┌──

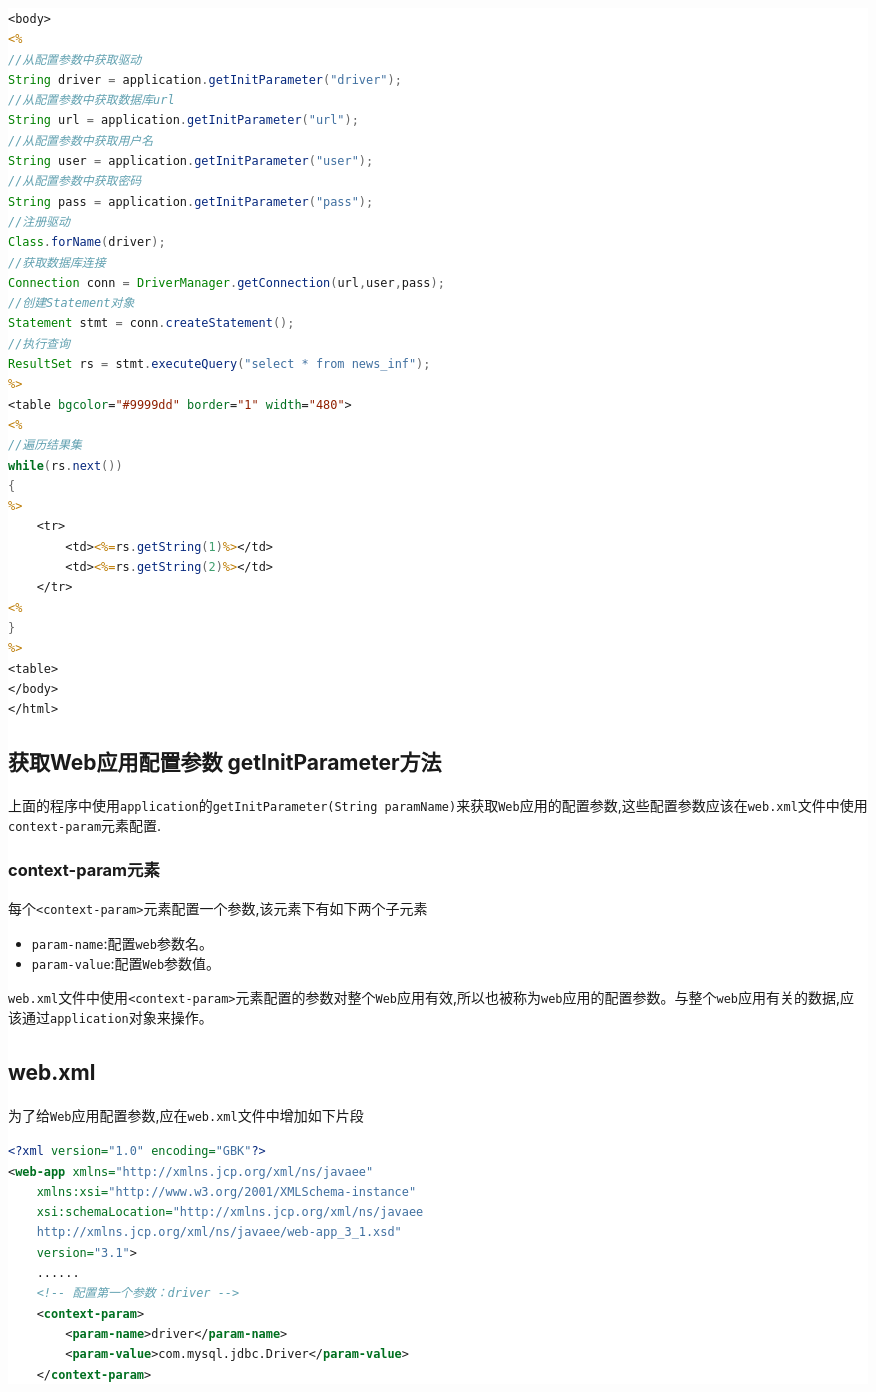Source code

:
 ```jsp
<body>
<%
//从配置参数中获取驱动
String driver = application.getInitParameter("driver");
//从配置参数中获取数据库url
String url = application.getInitParameter("url");
//从配置参数中获取用户名
String user = application.getInitParameter("user");
//从配置参数中获取密码
String pass = application.getInitParameter("pass");
//注册驱动
Class.forName(driver);
//获取数据库连接
Connection conn = DriverManager.getConnection(url,user,pass);
//创建Statement对象
Statement stmt = conn.createStatement();
//执行查询
ResultSet rs = stmt.executeQuery("select * from news_inf");
%>
<table bgcolor="#9999dd" border="1" width="480">
<%
//遍历结果集
while(rs.next())
{
%>
    <tr>
        <td><%=rs.getString(1)%></td>
        <td><%=rs.getString(2)%></td>
    </tr>
<%
}
%>
<table>
</body>
</html>
```
## 获取Web应用配置参数 getInitParameter方法
上面的程序中使用`application`的`getInitParameter(String paramName)`来获取`Web`应用的配置参数,这些配置参数应该在`web.xml`文件中使用`context-param`元素配置.
### context-param元素
每个`<context-param>`元素配置一个参数,该元素下有如下两个子元素
- `param-name`:配置`web`参数名。
- `param-value`:配置`Web`参数值。

`web.xml`文件中使用`<context-param>`元素配置的参数对整个`Web`应用有效,所以也被称为`web`应用的配置参数。与整个`web`应用有关的数据,应该通过`application`对象来操作。
## web.xml
为了给`Web`应用配置参数,应在`web.xml`文件中增加如下片段
```xml
<?xml version="1.0" encoding="GBK"?>
<web-app xmlns="http://xmlns.jcp.org/xml/ns/javaee"
    xmlns:xsi="http://www.w3.org/2001/XMLSchema-instance"
    xsi:schemaLocation="http://xmlns.jcp.org/xml/ns/javaee
    http://xmlns.jcp.org/xml/ns/javaee/web-app_3_1.xsd"
    version="3.1">
    ......
    <!-- 配置第一个参数：driver -->
    <context-param>
        <param-name>driver</param-name>
        <param-value>com.mysql.jdbc.Driver</param-value>
    </context-param>
```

└──

TRY IT:
In the entries above, find each line with the string "user" and copy it.

ANSWER BOX:
String user = application.getInitParameter("user");
Connection conn = DriverManager.getConnection(url,user,pass);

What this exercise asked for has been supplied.